Riporta integralmente, senza alcuna modifica, la biografia di Roberta Pancera.

# BRANO SCELTO
○ ○ ○ ○ ○ ○ ○
ROBERTA PANCERA
Nata a Brescia nel 1971, vive e lavora a Pavone del Mella (Bs).
Dopo il diploma conseguito al Liceo Artistico 'B. Bembo' di Cremona, prosegue gli studi all'Accademia di Belle Arti di Brera a Milano conseguendo la laurea nel 1993. L'anno successivo si aggiudica una Borsa di studio estiva promossa dall'Accademia d'Ungheria di Roma a Eger in Ungheria, sul tema'Monument living houses' .
Negli anni 2004/2005 è stata allieva del Maestro Incisore Vladimiro Elvieri e da questo incontro sperimenta l'uso di nuove tecniche e nuovi materiali. Nascono lavori d'incisione nei quali prediligerà l'utilizzo della puntasecca su lastra di plexiglass.
Spaziando tra le diverse tecniche pittoriche, nel corso degli anni è stata chiamata a realizzare opere murali in spazi pubblici e privati, eseguiti con la tecnica ad affresco e a graffito, nei comuni di Ragoli (TN), Strembo (TN), Pinzolo (TN), Mortaso (TN), Campi di Riva del Garda (TN), Manerbio (BS), Pavone del Mella (BS), S.Gervasio Bresciano (BS), Bassano Bresciano (BS), Sommo (PV).
Dagli anni '90 ad oggi ha partecipato a numerose esposizioni collettive, a biennali d'incisione e a diversi concorsi in Italia ed all'estero, aggiudicandosi premi e segnalazioni per le sue opere, oltre ad aver fatto diverse mostre personali sul territorio nazionale.
Attualmente concilia il lavoro d'artista con l'insegnamento di Arte e Immagine presso l'Istituto Comprensivo di Pralboino (Bs).
○ ○ ○ ○ ○ ○ ○
# DATI FORNITI
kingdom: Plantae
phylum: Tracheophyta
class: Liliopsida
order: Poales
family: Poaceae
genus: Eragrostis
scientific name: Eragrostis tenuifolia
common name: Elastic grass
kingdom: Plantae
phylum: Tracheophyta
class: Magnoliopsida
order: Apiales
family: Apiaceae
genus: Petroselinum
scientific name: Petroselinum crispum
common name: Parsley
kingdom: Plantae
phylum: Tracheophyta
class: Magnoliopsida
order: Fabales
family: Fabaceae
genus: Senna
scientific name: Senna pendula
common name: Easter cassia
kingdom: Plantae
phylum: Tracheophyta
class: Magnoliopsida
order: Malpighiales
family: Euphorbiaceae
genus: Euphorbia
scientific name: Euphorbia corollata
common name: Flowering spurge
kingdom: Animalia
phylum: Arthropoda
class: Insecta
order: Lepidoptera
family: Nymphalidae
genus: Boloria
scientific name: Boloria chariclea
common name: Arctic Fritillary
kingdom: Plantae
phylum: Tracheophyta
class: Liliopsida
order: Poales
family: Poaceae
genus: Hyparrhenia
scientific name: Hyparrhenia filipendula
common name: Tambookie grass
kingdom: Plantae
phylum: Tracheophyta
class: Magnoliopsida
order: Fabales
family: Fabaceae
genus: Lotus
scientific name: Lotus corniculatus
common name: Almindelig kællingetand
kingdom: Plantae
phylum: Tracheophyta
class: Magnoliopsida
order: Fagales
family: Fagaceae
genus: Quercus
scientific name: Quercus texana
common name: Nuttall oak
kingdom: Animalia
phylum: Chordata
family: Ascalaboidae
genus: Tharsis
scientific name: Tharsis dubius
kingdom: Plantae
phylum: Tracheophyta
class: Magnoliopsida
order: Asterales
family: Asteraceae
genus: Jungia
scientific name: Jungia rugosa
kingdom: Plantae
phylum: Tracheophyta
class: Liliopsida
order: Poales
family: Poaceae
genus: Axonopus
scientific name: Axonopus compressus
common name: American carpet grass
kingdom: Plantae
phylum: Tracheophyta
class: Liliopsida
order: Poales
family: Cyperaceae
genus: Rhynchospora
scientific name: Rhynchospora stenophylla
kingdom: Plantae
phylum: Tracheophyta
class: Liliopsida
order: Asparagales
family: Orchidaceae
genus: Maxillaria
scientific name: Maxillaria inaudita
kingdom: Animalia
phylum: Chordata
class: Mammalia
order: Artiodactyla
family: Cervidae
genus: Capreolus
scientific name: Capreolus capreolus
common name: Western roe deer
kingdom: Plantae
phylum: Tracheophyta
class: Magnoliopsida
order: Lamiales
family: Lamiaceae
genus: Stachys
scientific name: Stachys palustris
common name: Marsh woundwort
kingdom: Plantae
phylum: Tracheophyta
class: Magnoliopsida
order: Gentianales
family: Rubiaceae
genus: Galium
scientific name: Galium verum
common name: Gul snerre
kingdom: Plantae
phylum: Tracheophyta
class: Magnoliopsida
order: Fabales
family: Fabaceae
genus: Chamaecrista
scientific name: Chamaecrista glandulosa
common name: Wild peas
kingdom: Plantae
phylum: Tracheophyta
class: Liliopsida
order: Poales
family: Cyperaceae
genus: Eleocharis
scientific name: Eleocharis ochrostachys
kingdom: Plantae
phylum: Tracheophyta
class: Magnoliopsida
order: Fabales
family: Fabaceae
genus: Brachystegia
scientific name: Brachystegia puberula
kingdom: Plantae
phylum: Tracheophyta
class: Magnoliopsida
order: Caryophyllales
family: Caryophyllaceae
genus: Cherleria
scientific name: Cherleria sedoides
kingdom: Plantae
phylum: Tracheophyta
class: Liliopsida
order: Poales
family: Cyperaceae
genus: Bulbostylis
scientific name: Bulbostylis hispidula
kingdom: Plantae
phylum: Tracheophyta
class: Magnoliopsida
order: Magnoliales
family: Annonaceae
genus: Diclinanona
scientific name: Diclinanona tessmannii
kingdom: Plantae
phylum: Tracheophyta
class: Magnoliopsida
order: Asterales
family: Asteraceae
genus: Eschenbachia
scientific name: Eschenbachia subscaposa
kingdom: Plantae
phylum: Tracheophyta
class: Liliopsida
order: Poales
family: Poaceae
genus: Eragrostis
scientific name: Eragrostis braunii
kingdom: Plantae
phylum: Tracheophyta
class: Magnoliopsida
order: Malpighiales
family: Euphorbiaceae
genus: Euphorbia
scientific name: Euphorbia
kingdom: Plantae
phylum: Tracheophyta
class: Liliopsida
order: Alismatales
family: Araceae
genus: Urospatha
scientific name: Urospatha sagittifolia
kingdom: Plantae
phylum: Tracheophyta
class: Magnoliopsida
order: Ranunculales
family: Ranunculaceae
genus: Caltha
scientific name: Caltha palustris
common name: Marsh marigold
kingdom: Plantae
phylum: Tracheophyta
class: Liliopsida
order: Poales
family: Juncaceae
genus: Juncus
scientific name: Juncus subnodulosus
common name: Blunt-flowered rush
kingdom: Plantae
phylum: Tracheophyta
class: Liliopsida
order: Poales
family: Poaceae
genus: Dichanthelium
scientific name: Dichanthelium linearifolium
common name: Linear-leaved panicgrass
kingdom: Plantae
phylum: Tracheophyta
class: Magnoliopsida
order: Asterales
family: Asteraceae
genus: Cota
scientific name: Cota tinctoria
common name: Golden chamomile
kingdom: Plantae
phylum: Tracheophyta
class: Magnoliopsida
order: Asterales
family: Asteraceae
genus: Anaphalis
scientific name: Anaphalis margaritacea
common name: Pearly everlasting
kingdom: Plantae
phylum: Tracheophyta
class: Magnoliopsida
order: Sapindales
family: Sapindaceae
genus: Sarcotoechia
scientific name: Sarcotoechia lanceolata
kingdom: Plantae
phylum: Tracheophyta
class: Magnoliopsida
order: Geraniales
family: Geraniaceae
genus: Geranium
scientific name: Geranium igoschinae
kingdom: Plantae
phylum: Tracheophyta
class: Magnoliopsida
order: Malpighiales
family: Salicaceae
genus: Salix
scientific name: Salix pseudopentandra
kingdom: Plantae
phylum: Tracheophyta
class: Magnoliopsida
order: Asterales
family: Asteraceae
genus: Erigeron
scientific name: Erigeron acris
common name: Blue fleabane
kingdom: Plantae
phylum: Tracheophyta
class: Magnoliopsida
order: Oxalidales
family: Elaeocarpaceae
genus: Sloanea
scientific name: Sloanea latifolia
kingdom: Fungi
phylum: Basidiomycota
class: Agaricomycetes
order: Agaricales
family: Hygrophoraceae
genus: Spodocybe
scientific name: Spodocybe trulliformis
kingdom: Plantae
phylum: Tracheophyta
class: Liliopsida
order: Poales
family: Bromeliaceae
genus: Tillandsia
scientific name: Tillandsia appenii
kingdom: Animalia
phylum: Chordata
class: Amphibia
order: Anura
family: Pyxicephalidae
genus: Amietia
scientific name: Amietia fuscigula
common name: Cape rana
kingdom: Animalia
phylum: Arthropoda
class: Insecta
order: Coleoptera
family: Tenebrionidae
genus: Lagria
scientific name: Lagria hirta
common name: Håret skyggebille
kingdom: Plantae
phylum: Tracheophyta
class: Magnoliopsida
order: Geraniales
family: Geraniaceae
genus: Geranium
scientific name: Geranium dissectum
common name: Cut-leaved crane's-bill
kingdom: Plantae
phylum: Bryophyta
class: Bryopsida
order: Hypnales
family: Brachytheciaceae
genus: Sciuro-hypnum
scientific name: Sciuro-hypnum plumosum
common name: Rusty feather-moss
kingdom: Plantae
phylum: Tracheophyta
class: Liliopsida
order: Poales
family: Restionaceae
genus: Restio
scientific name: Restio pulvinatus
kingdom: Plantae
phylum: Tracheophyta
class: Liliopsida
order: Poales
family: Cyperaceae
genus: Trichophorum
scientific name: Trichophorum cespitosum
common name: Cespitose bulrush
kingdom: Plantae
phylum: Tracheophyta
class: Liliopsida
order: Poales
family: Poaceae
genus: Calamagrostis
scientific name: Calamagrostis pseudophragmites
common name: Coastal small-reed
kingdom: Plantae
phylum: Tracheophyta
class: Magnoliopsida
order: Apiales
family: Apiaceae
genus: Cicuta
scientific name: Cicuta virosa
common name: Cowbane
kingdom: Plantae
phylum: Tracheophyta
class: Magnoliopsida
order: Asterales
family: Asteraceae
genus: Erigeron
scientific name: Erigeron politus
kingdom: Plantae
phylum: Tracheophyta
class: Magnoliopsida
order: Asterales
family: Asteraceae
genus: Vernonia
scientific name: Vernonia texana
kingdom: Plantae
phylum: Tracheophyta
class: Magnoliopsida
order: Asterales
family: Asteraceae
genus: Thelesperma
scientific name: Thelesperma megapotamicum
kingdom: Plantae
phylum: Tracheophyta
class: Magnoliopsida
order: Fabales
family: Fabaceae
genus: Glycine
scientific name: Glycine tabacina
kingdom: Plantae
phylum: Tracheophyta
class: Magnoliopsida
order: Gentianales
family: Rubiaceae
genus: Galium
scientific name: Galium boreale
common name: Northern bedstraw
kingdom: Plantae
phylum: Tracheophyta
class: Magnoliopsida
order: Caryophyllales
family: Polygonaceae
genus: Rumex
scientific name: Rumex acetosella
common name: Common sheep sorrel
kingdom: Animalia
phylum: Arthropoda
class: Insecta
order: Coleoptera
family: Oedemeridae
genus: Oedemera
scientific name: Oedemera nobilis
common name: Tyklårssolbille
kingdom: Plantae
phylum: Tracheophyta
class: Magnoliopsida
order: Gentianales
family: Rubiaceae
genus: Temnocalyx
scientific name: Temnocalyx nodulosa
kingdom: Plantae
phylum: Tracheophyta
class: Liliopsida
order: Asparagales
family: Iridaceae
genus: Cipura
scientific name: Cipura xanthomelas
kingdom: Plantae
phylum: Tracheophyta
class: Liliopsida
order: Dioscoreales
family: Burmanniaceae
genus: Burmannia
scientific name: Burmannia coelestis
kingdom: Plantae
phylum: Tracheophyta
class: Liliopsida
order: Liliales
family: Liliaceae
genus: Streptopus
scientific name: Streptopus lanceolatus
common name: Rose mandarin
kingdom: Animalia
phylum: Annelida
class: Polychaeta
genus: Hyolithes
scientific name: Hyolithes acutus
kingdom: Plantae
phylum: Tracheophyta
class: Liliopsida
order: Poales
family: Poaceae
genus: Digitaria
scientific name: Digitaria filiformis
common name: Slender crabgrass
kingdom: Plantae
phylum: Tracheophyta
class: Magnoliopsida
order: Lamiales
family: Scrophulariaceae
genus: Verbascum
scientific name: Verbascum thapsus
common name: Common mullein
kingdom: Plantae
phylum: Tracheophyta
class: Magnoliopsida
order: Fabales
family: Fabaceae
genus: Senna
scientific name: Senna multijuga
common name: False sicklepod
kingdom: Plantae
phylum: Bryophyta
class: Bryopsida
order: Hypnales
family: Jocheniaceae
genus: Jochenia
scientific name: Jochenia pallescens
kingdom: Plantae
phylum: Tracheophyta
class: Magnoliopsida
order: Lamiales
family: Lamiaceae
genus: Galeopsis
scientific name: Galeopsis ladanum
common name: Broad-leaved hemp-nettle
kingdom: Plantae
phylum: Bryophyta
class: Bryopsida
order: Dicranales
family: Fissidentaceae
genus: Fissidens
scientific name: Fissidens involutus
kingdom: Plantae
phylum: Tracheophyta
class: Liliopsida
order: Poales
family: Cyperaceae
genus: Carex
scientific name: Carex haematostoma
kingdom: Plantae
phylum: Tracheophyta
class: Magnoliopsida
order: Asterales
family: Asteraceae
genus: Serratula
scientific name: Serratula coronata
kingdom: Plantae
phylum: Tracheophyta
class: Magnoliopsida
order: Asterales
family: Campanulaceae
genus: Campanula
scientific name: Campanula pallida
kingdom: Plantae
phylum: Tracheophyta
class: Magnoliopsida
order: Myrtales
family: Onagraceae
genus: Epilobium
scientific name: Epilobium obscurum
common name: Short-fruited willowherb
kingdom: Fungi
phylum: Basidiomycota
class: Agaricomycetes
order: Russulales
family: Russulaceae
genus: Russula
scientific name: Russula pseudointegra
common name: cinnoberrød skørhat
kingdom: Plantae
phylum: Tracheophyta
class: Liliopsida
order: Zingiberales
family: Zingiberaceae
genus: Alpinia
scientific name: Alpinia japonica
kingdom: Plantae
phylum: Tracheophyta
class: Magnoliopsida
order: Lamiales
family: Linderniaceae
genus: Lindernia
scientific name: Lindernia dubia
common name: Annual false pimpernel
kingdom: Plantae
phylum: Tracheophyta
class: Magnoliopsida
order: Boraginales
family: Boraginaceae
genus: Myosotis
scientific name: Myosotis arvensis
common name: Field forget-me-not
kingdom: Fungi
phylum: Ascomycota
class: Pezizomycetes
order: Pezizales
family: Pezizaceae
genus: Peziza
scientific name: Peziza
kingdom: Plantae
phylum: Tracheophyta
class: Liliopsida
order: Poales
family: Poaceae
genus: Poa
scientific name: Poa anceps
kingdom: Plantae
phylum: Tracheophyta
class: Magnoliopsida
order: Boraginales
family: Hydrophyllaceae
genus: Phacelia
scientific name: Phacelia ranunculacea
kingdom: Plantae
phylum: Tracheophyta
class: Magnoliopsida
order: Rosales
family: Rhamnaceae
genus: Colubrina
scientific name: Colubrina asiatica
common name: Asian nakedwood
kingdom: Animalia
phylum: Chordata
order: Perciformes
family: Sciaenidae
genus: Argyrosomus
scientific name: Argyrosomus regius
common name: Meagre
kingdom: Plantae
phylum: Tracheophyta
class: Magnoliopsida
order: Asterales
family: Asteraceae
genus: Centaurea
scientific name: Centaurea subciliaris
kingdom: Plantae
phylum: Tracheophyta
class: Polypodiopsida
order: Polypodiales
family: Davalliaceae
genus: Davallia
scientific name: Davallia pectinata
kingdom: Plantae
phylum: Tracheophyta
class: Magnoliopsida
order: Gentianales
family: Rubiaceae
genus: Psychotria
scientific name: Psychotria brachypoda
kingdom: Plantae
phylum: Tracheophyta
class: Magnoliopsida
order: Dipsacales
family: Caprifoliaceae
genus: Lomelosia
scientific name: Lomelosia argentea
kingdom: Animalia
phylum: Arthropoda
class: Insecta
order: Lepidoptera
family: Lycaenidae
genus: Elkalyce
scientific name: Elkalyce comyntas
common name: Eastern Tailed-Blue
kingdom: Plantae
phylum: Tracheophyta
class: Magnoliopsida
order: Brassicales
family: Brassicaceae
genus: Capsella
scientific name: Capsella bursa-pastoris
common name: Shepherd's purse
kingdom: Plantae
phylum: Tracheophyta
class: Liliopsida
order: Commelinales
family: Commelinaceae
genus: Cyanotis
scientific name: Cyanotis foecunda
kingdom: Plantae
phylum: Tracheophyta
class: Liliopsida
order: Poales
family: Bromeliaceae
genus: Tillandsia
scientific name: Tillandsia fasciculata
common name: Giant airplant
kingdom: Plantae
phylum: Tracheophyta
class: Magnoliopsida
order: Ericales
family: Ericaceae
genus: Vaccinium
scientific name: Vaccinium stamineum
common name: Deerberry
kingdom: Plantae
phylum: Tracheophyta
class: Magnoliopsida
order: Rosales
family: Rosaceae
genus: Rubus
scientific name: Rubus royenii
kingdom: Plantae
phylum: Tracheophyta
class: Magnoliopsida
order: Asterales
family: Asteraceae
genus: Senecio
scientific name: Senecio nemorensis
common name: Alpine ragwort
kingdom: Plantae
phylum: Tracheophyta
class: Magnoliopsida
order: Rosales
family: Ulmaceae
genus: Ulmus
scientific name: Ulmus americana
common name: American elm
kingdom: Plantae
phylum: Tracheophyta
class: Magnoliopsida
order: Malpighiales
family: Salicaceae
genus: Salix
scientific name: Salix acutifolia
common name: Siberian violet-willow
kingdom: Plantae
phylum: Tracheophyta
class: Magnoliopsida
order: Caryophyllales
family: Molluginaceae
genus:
○ ○ ○ ○ ○ ○ ○
# SOLUZIONE
ROBERTA PANCERA
Nata a Brescia nel 1971, vive e lavora a Pavone del Mella (Bs).
Dopo il diploma conseguito al Liceo Artistico 'B. Bembo' di Cremona, prosegue gli studi all'Accademia di Belle Arti di Brera a Milano conseguendo la laurea nel 1993. L'anno successivo si aggiudica una Borsa di studio estiva promossa dall'Accademia d'Ungheria di Roma a Eger in Ungheria, sul tema'Monument living houses' .
Negli anni 2004/2005 è stata allieva del Maestro Incisore Vladimiro Elvieri e da questo incontro sperimenta l'uso di nuove tecniche e nuovi materiali. Nascono lavori d'incisione nei quali prediligerà l'utilizzo della puntasecca su lastra di plexiglass.
Spaziando tra le diverse tecniche pittoriche, nel corso degli anni è stata chiamata a realizzare opere murali in spazi pubblici e privati, eseguiti con la tecnica ad affresco e a graffito, nei comuni di Ragoli (TN), Strembo (TN), Pinzolo (TN), Mortaso (TN), Campi di Riva del Garda (TN), Manerbio (BS), Pavone del Mella (BS), S.Gervasio Bresciano (BS), Bassano Bresciano (BS), Sommo (PV).
Dagli anni '90 ad oggi ha partecipato a numerose esposizioni collettive, a biennali d'incisione e a diversi concorsi in Italia ed all'estero, aggiudicandosi premi e segnalazioni per le sue opere, oltre ad aver fatto diverse mostre personali sul territorio nazionale.
Attualmente concilia il lavoro d'artista con l'insegnamento di Arte e Immagine presso l'Istituto Comprensivo di Pralboino (Bs).